GDPR (General Data Protection Regulation) & PECR (Privacy and Electronic Communications Regulation) Compliance Policy
Why we collect your personal data and what we do with it
When you sign up as a customer of one of our dry-cleaning shops or you express an interest in one of our promotions, your details are stored and processed for the following reasons;
We need to collect your personal information in order to provide you with the dry-cleaning services you have requested we undertake. This request and our agreement to provide dry-cleaning services constitutes a contract and we will therefore require the ability to process your data in order to fulfil this contract and provide the services to the standards expected by the TSA and Guild of Cleaners.

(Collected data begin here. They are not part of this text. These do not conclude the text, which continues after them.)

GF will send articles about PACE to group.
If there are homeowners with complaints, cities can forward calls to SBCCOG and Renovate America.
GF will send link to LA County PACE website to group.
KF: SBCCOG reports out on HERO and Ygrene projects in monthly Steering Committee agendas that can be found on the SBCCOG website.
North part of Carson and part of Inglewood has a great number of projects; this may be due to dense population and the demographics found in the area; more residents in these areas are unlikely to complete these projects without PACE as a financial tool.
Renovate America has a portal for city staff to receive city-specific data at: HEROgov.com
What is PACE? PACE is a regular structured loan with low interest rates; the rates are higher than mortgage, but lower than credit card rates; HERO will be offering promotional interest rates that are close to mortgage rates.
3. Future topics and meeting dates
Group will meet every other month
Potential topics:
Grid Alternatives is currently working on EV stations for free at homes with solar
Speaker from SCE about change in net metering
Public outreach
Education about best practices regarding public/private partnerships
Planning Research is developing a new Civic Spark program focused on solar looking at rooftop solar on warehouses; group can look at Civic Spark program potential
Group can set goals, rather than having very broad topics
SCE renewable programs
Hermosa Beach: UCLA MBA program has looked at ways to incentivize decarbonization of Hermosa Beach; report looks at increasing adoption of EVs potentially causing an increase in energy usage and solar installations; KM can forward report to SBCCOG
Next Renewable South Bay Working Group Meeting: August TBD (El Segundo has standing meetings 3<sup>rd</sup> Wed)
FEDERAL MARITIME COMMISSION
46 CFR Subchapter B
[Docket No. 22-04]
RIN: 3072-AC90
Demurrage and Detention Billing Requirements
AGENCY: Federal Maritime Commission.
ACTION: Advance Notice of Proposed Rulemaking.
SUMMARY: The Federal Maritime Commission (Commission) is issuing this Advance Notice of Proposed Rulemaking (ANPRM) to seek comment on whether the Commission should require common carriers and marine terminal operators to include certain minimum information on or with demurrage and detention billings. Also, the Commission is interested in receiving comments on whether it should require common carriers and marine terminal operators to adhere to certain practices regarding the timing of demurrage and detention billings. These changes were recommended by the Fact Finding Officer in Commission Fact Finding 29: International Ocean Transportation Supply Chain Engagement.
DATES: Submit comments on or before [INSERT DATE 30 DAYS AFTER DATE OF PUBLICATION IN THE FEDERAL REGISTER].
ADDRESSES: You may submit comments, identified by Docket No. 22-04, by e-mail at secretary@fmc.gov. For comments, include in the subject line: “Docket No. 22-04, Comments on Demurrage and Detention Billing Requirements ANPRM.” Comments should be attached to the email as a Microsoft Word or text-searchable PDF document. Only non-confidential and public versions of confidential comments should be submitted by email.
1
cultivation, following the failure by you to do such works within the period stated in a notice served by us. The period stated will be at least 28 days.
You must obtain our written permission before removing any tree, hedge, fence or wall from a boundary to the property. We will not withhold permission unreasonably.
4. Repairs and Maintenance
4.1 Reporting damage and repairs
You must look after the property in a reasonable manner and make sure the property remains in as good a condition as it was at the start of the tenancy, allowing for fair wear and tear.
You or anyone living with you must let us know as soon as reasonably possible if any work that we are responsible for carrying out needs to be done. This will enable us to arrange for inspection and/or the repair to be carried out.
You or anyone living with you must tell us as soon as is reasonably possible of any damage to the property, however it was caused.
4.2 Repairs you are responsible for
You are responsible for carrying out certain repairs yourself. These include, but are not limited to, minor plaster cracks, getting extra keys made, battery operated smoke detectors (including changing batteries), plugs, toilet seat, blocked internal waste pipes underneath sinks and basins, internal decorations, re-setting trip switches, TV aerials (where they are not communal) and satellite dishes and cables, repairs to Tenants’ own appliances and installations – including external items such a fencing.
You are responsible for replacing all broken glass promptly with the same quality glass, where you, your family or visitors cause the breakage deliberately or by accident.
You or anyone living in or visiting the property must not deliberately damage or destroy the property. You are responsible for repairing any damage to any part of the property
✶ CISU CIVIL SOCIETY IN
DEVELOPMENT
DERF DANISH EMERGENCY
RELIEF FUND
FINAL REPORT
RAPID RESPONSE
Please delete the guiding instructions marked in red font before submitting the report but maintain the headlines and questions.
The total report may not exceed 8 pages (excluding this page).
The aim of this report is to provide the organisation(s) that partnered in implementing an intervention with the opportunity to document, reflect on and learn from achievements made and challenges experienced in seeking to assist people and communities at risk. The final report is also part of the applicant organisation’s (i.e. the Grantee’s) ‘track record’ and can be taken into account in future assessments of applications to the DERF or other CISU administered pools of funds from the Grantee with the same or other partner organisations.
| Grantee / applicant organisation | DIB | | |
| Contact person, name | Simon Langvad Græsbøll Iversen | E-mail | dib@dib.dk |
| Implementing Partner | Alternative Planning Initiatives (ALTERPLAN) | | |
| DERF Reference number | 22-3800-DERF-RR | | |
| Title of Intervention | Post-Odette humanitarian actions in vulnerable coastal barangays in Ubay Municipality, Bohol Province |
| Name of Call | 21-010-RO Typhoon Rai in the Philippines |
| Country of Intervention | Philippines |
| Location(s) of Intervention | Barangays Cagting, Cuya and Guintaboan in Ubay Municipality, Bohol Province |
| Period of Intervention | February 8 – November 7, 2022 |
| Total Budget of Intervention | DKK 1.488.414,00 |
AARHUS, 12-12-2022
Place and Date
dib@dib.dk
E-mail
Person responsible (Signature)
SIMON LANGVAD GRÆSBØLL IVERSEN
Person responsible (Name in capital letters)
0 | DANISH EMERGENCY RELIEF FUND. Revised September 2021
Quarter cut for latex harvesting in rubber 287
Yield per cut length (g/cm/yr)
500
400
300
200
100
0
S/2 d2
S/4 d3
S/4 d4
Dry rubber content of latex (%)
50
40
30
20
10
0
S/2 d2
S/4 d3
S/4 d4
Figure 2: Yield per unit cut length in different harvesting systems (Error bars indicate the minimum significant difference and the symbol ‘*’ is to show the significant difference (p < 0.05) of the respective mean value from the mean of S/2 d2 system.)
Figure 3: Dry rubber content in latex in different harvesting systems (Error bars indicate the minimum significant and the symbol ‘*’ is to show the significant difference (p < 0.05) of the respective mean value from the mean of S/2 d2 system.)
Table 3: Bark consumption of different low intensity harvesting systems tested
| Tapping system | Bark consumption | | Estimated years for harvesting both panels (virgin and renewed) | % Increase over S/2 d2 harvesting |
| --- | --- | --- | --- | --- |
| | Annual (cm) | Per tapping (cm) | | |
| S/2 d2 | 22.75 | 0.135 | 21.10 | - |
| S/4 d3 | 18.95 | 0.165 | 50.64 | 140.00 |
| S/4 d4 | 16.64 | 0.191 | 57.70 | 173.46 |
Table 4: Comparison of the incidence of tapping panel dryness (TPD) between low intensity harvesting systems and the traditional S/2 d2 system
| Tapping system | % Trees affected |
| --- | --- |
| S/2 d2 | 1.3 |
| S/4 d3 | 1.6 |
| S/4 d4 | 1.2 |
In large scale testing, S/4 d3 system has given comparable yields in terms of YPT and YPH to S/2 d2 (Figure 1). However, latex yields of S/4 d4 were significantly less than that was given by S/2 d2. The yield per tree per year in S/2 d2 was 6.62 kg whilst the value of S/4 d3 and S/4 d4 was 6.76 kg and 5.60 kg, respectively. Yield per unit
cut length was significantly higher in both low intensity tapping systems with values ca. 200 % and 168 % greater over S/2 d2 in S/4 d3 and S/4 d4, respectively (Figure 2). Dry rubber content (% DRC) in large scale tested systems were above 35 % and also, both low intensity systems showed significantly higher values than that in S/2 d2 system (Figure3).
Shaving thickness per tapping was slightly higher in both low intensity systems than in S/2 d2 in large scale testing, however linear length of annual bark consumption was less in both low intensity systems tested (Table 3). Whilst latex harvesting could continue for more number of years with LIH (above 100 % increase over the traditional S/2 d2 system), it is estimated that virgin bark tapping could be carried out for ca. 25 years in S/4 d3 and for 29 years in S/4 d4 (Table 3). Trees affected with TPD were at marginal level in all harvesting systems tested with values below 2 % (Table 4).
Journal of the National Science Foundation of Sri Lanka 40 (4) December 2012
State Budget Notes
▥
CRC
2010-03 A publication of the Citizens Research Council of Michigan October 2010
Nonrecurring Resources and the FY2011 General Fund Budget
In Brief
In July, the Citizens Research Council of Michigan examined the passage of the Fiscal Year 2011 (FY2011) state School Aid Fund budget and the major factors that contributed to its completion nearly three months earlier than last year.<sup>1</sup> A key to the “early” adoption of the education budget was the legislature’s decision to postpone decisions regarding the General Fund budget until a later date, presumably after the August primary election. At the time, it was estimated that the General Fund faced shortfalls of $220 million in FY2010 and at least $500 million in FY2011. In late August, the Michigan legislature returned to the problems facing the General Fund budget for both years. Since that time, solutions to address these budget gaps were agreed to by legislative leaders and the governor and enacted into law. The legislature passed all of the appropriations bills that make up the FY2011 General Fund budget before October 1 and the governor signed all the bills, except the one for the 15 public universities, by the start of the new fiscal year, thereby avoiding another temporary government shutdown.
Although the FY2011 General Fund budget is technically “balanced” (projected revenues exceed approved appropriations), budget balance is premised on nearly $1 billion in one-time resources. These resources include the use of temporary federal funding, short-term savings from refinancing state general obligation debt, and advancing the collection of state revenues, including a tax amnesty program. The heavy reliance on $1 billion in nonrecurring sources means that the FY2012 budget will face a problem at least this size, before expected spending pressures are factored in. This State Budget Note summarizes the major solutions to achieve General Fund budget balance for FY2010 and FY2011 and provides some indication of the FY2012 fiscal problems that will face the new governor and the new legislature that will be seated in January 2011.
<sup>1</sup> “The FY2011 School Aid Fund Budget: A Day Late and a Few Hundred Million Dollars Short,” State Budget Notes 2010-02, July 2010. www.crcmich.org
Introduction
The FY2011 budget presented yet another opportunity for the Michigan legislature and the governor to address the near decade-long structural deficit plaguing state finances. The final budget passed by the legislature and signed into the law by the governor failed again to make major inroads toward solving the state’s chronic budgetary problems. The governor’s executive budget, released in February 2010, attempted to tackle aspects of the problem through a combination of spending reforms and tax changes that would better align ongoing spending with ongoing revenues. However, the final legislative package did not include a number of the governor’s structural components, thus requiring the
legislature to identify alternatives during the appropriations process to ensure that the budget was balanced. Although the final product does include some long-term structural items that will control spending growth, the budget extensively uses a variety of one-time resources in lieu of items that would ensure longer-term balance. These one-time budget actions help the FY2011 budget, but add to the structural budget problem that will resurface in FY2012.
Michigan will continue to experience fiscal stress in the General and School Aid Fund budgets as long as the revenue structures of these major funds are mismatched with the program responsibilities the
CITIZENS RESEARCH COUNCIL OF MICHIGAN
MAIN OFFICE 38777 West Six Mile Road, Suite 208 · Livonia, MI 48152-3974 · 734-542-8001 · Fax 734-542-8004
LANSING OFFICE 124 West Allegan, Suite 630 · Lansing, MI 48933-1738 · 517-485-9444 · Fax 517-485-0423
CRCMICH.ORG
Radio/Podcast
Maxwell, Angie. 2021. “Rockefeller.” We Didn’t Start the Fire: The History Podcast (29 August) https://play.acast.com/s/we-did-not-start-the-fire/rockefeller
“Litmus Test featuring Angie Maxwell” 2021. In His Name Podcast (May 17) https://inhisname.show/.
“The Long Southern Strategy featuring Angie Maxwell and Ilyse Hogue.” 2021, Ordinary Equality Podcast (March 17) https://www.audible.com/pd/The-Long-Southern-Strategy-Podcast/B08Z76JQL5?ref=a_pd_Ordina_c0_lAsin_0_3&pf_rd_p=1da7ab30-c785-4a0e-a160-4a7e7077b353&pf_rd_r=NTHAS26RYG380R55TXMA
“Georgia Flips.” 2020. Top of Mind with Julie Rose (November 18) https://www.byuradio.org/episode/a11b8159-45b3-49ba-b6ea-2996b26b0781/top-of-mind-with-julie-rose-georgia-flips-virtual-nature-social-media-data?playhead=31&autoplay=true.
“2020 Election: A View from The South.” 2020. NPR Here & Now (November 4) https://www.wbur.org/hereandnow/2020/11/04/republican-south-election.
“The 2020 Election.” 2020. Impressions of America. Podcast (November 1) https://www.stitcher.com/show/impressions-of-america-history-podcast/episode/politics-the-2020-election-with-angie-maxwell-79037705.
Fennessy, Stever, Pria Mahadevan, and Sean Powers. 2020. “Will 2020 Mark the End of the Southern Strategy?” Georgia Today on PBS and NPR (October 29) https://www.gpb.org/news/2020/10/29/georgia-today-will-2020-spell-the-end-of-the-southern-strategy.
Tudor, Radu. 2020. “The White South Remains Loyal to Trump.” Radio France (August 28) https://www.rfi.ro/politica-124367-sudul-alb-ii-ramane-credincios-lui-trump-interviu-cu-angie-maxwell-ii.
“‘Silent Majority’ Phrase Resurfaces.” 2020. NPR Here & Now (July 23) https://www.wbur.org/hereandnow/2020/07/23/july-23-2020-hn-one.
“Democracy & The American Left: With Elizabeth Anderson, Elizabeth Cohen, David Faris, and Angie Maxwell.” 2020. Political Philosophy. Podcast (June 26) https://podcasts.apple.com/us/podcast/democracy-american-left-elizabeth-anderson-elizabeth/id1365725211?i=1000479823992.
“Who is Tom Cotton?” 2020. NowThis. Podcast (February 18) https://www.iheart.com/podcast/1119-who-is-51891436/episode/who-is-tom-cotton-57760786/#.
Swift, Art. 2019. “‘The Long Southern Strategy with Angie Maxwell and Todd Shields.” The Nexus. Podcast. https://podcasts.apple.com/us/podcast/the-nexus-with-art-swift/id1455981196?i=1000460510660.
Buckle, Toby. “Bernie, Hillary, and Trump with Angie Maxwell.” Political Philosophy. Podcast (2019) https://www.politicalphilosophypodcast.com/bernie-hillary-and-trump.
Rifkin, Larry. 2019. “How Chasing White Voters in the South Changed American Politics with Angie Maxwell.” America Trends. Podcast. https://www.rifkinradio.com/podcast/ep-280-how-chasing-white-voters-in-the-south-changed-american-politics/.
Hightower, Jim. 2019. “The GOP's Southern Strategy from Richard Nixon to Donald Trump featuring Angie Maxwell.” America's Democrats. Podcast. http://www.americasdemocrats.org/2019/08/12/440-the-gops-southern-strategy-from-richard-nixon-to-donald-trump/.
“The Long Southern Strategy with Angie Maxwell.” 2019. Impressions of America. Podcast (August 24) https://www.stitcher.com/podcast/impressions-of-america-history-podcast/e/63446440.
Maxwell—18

We also collect, store and process this information based upon a ‘Legitimate Interest’ because without it we would be unable to provide you with the dry-cleaning services and as you use our dry-cleaning services may also be interested in offers and promotions.
So, we may also occasionally send you a newsletter, or information that we feel would benefit you. You may withdraw this consent at any time, by clicking the unsubscribe option which can be found at the top and bottom of each email, or by emailing email@example.com
Personal data may be provided to Blue Dragon in a number of ways including directly from you (email, post, in person, website), recommendations or forwarding of relevant information from associated parties.
We retain your records for 5 years post completion of the last piece of dry-cleaning work, after which time you can ask that we delete your records if you wish. You may do this by contacting any member of our team by phone, email firstname.lastname@example.org. Should we not be requested to delete your records, these will be retained indefinitely in order for us to provide a better service at a later date without having to collect personal data again.
Your records are stored electronically on our office computers and hardcopies are stored in a locked facility. Electronic records are backed up daily and stored securely in the cloud.
Third-Parties / Outsourced Providers:
We will never share your data with any third party without your prior written or verbal consent. Only the following people/agencies will/could have access to your data;
- Members of the Blue Dragon dry-cleaning team, to provide you with services
- IT service company who manage our IT and servers
- Website Development company who manage our website
- Government agencies should this be required for fulfilment of contract
Data Access Requests:
You have the right to see what personal data we hold at any time and you can do this by contacting any member of the team or emailing email@example.com and submitting a “Subject Access Request”. We will respond to this request within one calendar month.
In addition to this, you also have the right to request that we update any information that you believe to be incorrect. It is likely that this request will be dealt with immediately, however we will respond to this request within one calendar month. This can be done by contacting any member of our team by email, phone or website contact form or emailing firstname.lastname@example.org
If you decide that you don’t want us to contact you anymore, you are welcome to email us at email@example.com to ask us to stop. This request will be reviewed and we will respond to you within one calendar month. If you are asking us to stop sending marketing information, we will do so immediately. You are also able to click on the unsubscribe link at the bottom of any communications. If you would like us to erase all of the data we store and process for you, or you would like us to update or amend data held, please email us at firstname.lastname@example.org We will respond to your request within one calendar month but hopefully sooner.
If you feel that we have mishandled or breached our responsibilities in handling your personal data, please contact email@example.com. We are strongly committed to protecting your personal data. Should you be unsatisfied with our response, you have the right to raise your concern directly with the Information Commissioner’s Office, the UK Data Protection Supervisory Authority.